Gelado. Está gelado lá fora. Um rápido olhar pela janela e nota-se que nem o Labrador ávido de liberdade que se encontra no jardim se atreve a dar dois passos de corrida.
“Ah porra, esqueci-me do molho de tomate”.
Chaves na mão, porta fechada, elevador. Uma das vantagens de morar a uns escassos cinquenta metros de um Pingo Doce é poder corrigir quando a nossa memória nos atraiçoa.
“Poupa tempo” dirão alguns. “Não é bem assim” afirmo eu.
Um dos mandamentos que nos é incutido desde o início na aviação é o chamado “pensar à frente”. Devemos sempre pensar à frente da aeronave. Nunca no momento. Estar já a pensar a cinco, dez, vinte minutos do presente. O que vai acontecer, o que pode acontecer e como reagir. E com o tempo esse traço de carácter passa para outras actividades mundanas, sem que disso nos apercebamos. Como por exemplo... as filas do Pingo Doce.
Devo confessar que me tornei bom nisso. Optimizar a escolha da fila das compras. Boa dica para o currículo, lembrei-me agora. Sai no automático, mas como se de um planeamento militar se tratasse. Ora aquela fila tem mais gente, mas é tudo malta nova só com cervejas na mão.
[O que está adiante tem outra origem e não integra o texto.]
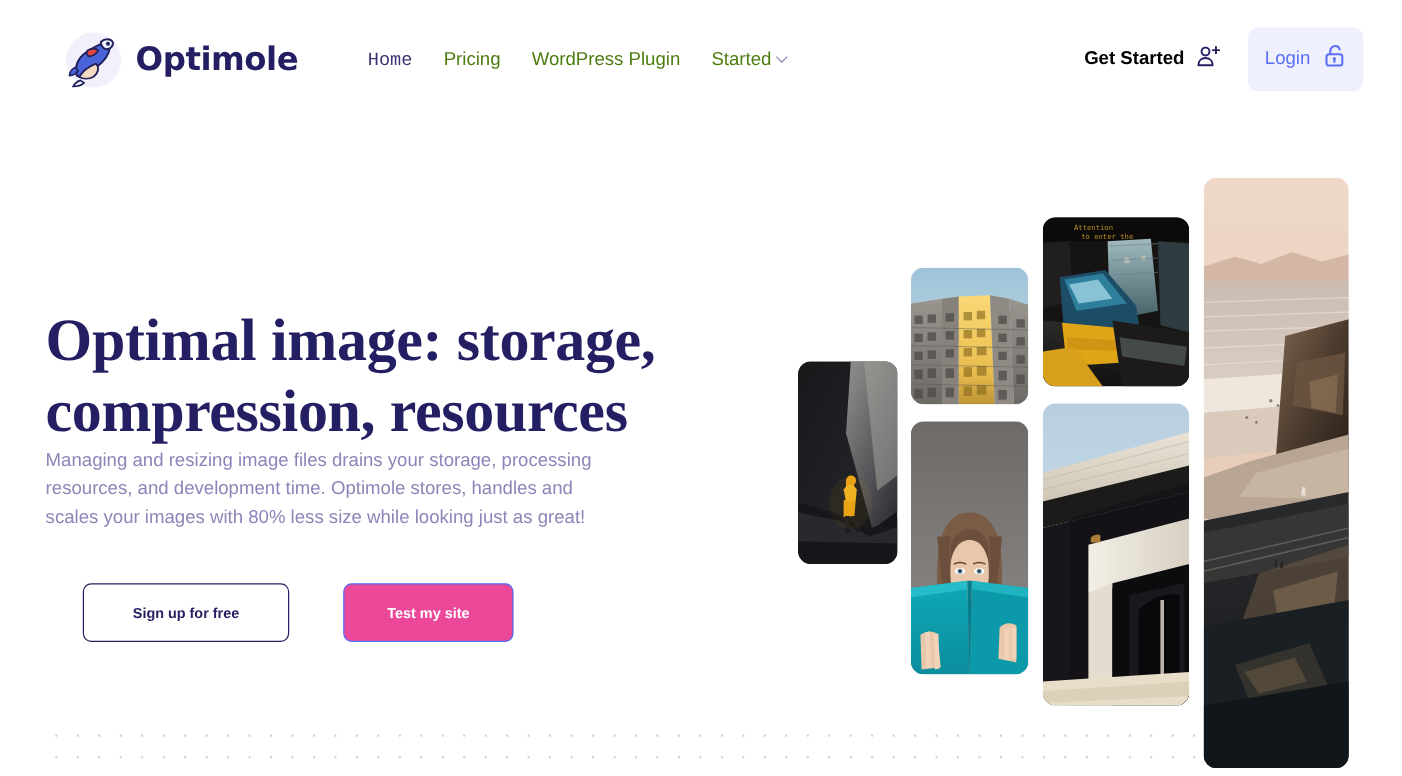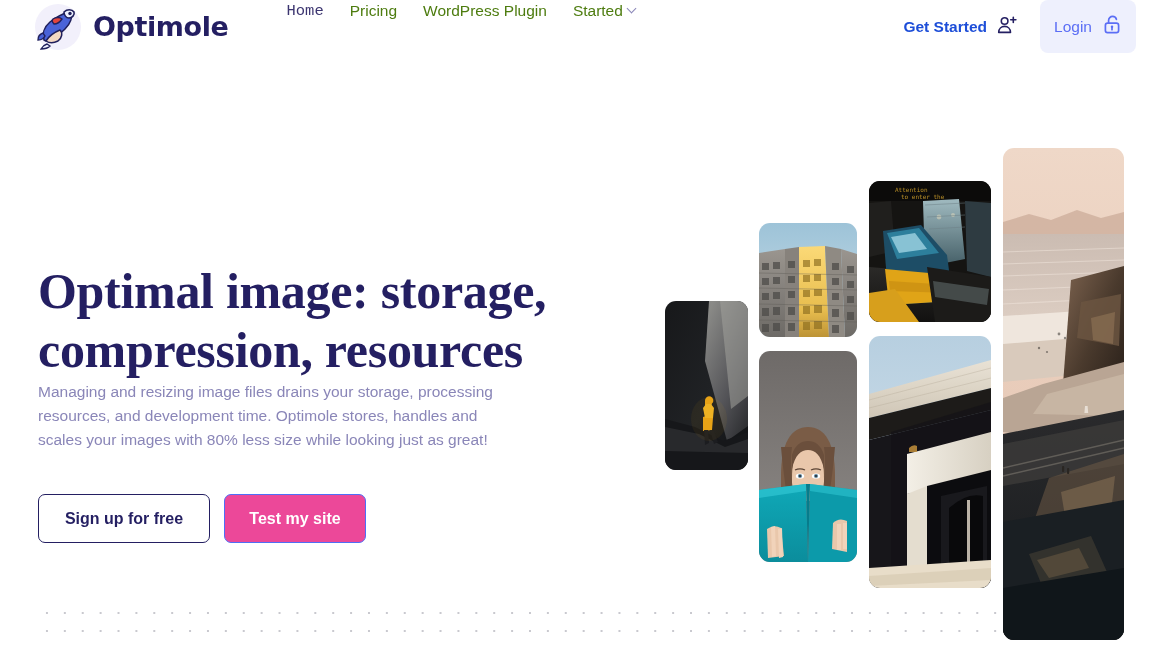--- a/index.html
+++ b/index.html
@@ -20,22 +20,22 @@
     overflow: hidden;
   }
 
   
   .header {
     position: absolute;
     top: 0; left: 0;
     width: 1168px;
     height: 98px;
     display: flex;
-    align-items: flex-start;
-    padding: 0 32px 0 32px;
+    align-items: center;
+    padding: 0 32px 0 52px;
   }
 
   .brand {
     display: flex;
     align-items: center;
     gap: 9px;
     margin-right: 58px;
     text-decoration: none;
   }
   .brand-mark {
@@ -91,21 +91,21 @@
     align-items: center;
     gap: 22px;
   }
 
   .get-started {
     display: inline-flex;
     align-items: center;
     gap: 9px;
     font-size: 15.5px;
     font-weight: bold;
-    color: #1d4ed8;
+    color: #000000;
     text-decoration: none;
     white-space: nowrap;
   }
 
   .login-btn {
     display: inline-flex;
     align-items: center;
     justify-content: center;
     gap: 10px;
     width: 96px;
@@ -116,21 +116,21 @@
     cursor: pointer;
     font-size: 15.5px;
     color: #5b6ef5;
     font-family: "Liberation Sans", sans-serif;
   }
 
   
   .hero-left {
     position: absolute;
     left: 38px;
-    top: 262px;
+    top: 254px;
     width: 530px;
   }
   .hero-title {
     font-family: "Liberation Serif", "DejaVu Serif", serif;
     font-weight: bold;
     font-size: 50px;
     line-height: 59px;
     color: #241f62;
     letter-spacing: -0.3px;
   }
@@ -141,27 +141,28 @@
     color: #8a86b8;
   }
   .hero-actions {
     margin-top: 42px;
     display: flex;
     gap: 14px;
   }
   .btn {
     height: 49px;
     border-radius: 7px;
-    font-size: 16px;
+    font-size: 12px;
     font-weight: bold;
     font-family: "Liberation Sans", sans-serif;
     cursor: pointer;
     display: inline-flex;
     align-items: center;
     justify-content: center;
+    margin-left: 31px;
   }
   .btn-outline {
     width: 172px;
     background: #ffffff;
     border: 1.4px solid #241f62;
     color: #241f62;
   }
   .btn-primary {
     width: 142px;
     background: #ec4899;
Boa escolha. Aquela tem menos gente mas um empregado de restaurante que vai pedir facturas em separado. A evitar. A outra caixa tem um funcionário que é mais lento a passar as compras que eu a sair da cama. Nunca. E com este raciocínio instantâneo se escolhe a caixa do Pingo Doce. Simples.
Sim, porque isto de um tipo se esquecer do molho de tomate tem muito que se lhe diga.
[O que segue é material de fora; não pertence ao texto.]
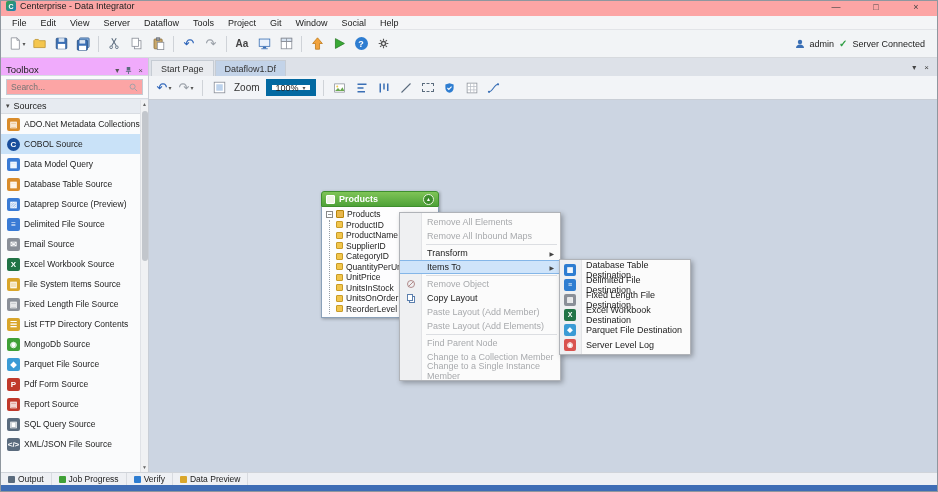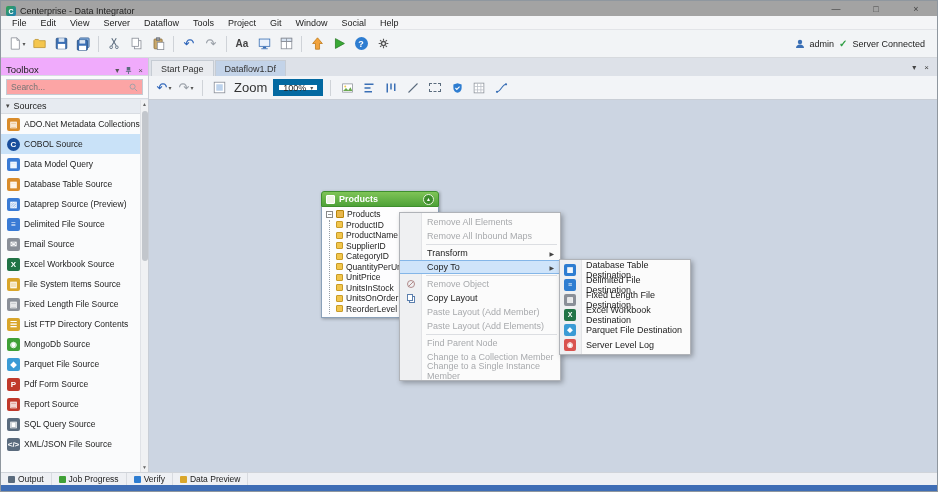--- a/index.html
+++ b/index.html
@@ -1,21 +1,21 @@
 <!DOCTYPE html>
 <html><head>
 <meta charset="utf-8">
 <style>
   * { margin:0; padding:0; box-sizing:border-box; }
   html,body { width:938px; height:492px; }
   body { font-family:"Liberation Sans", sans-serif; font-size:10px; color:#1e1e1e; background:#fff; position:relative; overflow:hidden; }
   .window { position:absolute; inset:0; border:1px solid #8f979f; display:flex; flex-direction:column; background:#fff; }
 
   
-  .titlebar { height:15px; background:#a3a3a3; display:flex; align-items:flex-end; padding:0 5px; flex:0 0 auto; }
+  .titlebar { height:15px; background:#fca5a5; display:flex; align-items:flex-start; padding:0 5px; flex:0 0 auto; }
   .logo { width:10px; height:10px; background:linear-gradient(135deg,#35a24c,#1d7fba); color:#fff; font-size:7px; font-weight:bold; display:flex; align-items:center; justify-content:center; border-radius:2px; margin-right:4px; }
   .title-text { font-size:9px; color:#222; }
   .win-controls { margin-left:auto; display:flex; gap:28px; padding-right:10px; color:#444; }
   .win-btn { font-size:9px; width:12px; text-align:center; line-height:13px; }
 
   
   .menubar { height:14px; background:#f4f5f7; border-bottom:1px solid #e2e4e8; display:flex; align-items:center; padding-left:4px; flex:0 0 auto; }
   .menu-item { padding:0 7px; font-size:9px; color:#222; }
 
   
@@ -58,21 +58,21 @@
   
   .main { flex:1; display:flex; flex-direction:column; min-width:0; }
   .tabbar { height:18px; background:#dde1e8; display:flex; align-items:flex-end; padding-left:2px; flex:0 0 auto; }
   .tab { height:16px; padding:0 9px; display:flex; align-items:center; font-size:9px; color:#333; background:#e9ebef; border:1px solid #c6ccd4; border-bottom:none; margin-right:1px; }
   .tab.active { background:#c3d3e8; }
   .tab-controls { margin-left:auto; display:flex; gap:8px; align-items:center; padding:0 8px 4px 0; color:#444; }
   .tab-ctl { font-size:8px; line-height:1; }
 
   .canvas-toolbar { height:24px; background:#f2f4f7; border-bottom:1px solid #c9ced6; display:flex; align-items:center; padding:0 6px; gap:4px; flex:0 0 auto; }
   .cv-btn { min-width:18px; height:18px; display:flex; align-items:center; justify-content:center; gap:1px; border-radius:2px; }
-  .zoom-label { font-size:13px; color:#333; margin:0 2px; }
+  .zoom-label { font-size:10px; color:#333; margin:0 2px; }
   .zoom-box { height:17px; background:#fff; border:6px solid #0369a1; display:flex; align-items:center; gap:4px; padding:0 4px; font-size:9px; color:#222; }
   .dashed-rect { width:12px; height:9px; border:1px dashed #5a6b7d; display:inline-block; }
 
   .canvas { flex:1; background:#ccd5e2; position:relative; overflow:hidden; }
 
   
   .node { position:absolute; left:172px; top:91px; width:118px; box-shadow:1px 1px 3px rgba(0,0,0,.3); z-index:1; }
   .node-header { height:16px; background:linear-gradient(#7fc457,#4ea238); border:1px solid #3f8f2e; border-radius:3px 3px 0 0; display:flex; align-items:center; padding:0 4px; gap:4px; }
   .node-header-icon { width:9px; height:9px; background:#eef5e4; border:1px solid #fff; border-radius:1px; flex:0 0 auto; }
   .node-title { color:#fff; font-weight:bold; font-size:9px; flex:1; }
@@ -489,21 +489,21 @@
             </div>
           <div class="cm-item disabled">
               <span>Remove All Inbound Maps</span>
             </div>
           <div class="cm-sep"></div>
           <div class="cm-item">
             <span>Transform</span>
             <span class="cm-arrow">▶</span>
           </div>
           <div class="cm-item highlight">
-            <span>Copy To</span>
+            <span>Items To</span>
             <span class="cm-arrow">▶</span>
           </div>
           <div class="cm-sep"></div>
           <div class="cm-item disabled">
             <span class="cm-icon-remove"></span>
             <span>Remove Object</span>
           </div>
           <div class="cm-item">
             <span class="cm-icon-copy"></span>
             <span>Copy Layout</span>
E tudo seria perfeito... se não fosse aquilo a que eu carinhosamente apelido de “Síndrome do Pingo Doce”.
Gosto de imaginar que, tal como os Gregos e os Romanos tinham um Deus para tudo, também hoje existe um Deus do “Pingo Doce”. Ou um Deus das lojas de conveniência, o que lhe quiserem chamar. Certamente muito em baixo na cadeia alimentar dos Deuses, mas Deus mesmo assim. Omnipresente. Todo poderoso. Misericordioso. O gajo que na faculdade dos Deuses tirou o curso de Antropologia mas estagiou no Lidl.
Pois bem, não sei se serei eu que não estou a sacrificar bolachas Maria suficientes em sua honra ou não, mas tenho uma ligeira impressão que Ele não vai muito com a minha cara.
É imediata e implacável a sua actuação. Mal escolho a caixa, encaixado na centena e meia de pessoas que se lembraram de ir ao Pingo Doce a meio das “Tardes da Júlia”, dá-se o desastre. Aquela caixa, onde eu depositei toda a minha fé, tem um problema. Acabam-se as moedas. É mudança de turno. Acabou-se o papel. O artigo não passa. O artigo seguinte também não passa. O cabrão do terceiro artigo também não passa. O cliente pede trinta e duas facturas diferentes. O artigo está mal codificado. A empregada ganha instantaneamente uma vontade incontrolável de perguntar como estão as onze netas da cliente, que, orgulhosamente, debita a biografia de todas elas. Mais um artigo que não passa. Alguém pede para ligar para outro alguém. Acabaram-se os sacos. E tudo isto enquanto eu, com uma lágrima a escorrer-me pelo rosto, olho para as caixas adjacentes. Elas, como que cruelmente, avançam firmemente, libertando os seus clientes da opressão a que estavam sujeitos. Eu? Eu sou o homem da máscara de ferro. Imóvel. A observar a liberdade por uma janela. Neste caso por uma porta automática.
“Que te fiz eu oh Deus dos supermercados, para merecer esta sorte?”
E quando finalmente chega a minha vez sinto-me como Mandela no dia da sua libertação. Mais uma luta titânica que chega ao fim. Livre por fim! Livre! Pouso os meus artigos no tapete rolante. Um sorriso de dever cumprido esboça-se na minha face.
“Ah peço desculpa, vai fechar!”
Fodass.
Acabei de matar um gatinho dentro de mim.